**The task**
Return every line in the entries below that contains the string "instances".

═════ Given records

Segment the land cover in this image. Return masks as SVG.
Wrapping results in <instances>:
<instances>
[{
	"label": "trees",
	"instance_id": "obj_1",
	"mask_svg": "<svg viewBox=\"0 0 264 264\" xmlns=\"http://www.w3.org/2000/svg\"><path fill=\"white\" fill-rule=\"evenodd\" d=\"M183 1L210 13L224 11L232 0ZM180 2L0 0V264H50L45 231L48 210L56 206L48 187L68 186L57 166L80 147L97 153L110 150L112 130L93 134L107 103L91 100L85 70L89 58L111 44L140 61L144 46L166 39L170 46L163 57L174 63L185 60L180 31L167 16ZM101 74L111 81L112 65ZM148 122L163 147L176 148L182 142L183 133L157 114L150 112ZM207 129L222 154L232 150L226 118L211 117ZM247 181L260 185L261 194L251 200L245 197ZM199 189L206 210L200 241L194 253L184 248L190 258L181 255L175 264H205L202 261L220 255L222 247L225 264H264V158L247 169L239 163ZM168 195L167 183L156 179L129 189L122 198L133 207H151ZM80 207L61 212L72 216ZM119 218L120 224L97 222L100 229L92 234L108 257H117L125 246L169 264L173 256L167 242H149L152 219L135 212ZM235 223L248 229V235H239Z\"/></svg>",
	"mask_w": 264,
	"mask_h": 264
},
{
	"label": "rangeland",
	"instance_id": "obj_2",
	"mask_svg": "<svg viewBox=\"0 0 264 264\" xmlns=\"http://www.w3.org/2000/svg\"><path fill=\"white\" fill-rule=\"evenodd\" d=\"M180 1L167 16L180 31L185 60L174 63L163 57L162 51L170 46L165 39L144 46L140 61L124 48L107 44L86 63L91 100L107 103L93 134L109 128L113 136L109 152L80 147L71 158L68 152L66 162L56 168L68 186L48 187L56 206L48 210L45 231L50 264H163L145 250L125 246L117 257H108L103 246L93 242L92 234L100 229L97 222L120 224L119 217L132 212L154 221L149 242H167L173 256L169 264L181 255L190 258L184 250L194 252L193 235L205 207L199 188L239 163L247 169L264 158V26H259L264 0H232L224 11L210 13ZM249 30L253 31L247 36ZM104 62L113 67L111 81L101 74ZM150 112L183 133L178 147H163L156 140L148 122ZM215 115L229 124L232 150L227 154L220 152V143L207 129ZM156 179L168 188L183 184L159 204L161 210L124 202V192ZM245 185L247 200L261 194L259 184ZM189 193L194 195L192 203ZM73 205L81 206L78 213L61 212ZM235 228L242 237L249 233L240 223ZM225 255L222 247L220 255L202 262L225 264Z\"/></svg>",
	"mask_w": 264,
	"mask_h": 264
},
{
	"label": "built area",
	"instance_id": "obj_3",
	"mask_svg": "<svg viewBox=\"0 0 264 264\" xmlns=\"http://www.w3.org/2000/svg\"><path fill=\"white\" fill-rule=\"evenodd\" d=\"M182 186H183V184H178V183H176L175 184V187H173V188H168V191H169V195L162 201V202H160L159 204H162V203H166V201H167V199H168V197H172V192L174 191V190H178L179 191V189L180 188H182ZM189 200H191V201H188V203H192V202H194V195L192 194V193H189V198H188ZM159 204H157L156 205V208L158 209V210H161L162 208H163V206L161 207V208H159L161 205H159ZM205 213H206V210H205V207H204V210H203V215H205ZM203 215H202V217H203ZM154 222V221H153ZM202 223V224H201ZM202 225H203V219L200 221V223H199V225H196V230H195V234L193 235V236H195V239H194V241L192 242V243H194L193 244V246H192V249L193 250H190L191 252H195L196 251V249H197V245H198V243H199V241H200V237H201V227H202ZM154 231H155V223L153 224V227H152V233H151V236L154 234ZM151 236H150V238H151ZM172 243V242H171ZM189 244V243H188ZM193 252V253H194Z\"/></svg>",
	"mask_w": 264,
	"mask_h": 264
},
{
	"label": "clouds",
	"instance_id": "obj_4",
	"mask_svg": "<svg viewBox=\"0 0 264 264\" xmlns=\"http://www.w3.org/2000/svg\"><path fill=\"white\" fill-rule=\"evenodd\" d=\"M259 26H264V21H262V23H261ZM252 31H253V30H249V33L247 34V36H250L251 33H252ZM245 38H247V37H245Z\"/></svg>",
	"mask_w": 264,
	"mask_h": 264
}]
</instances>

══════════

**Response to the task**
Wrapping results in <instances>:
<instances>
</instances>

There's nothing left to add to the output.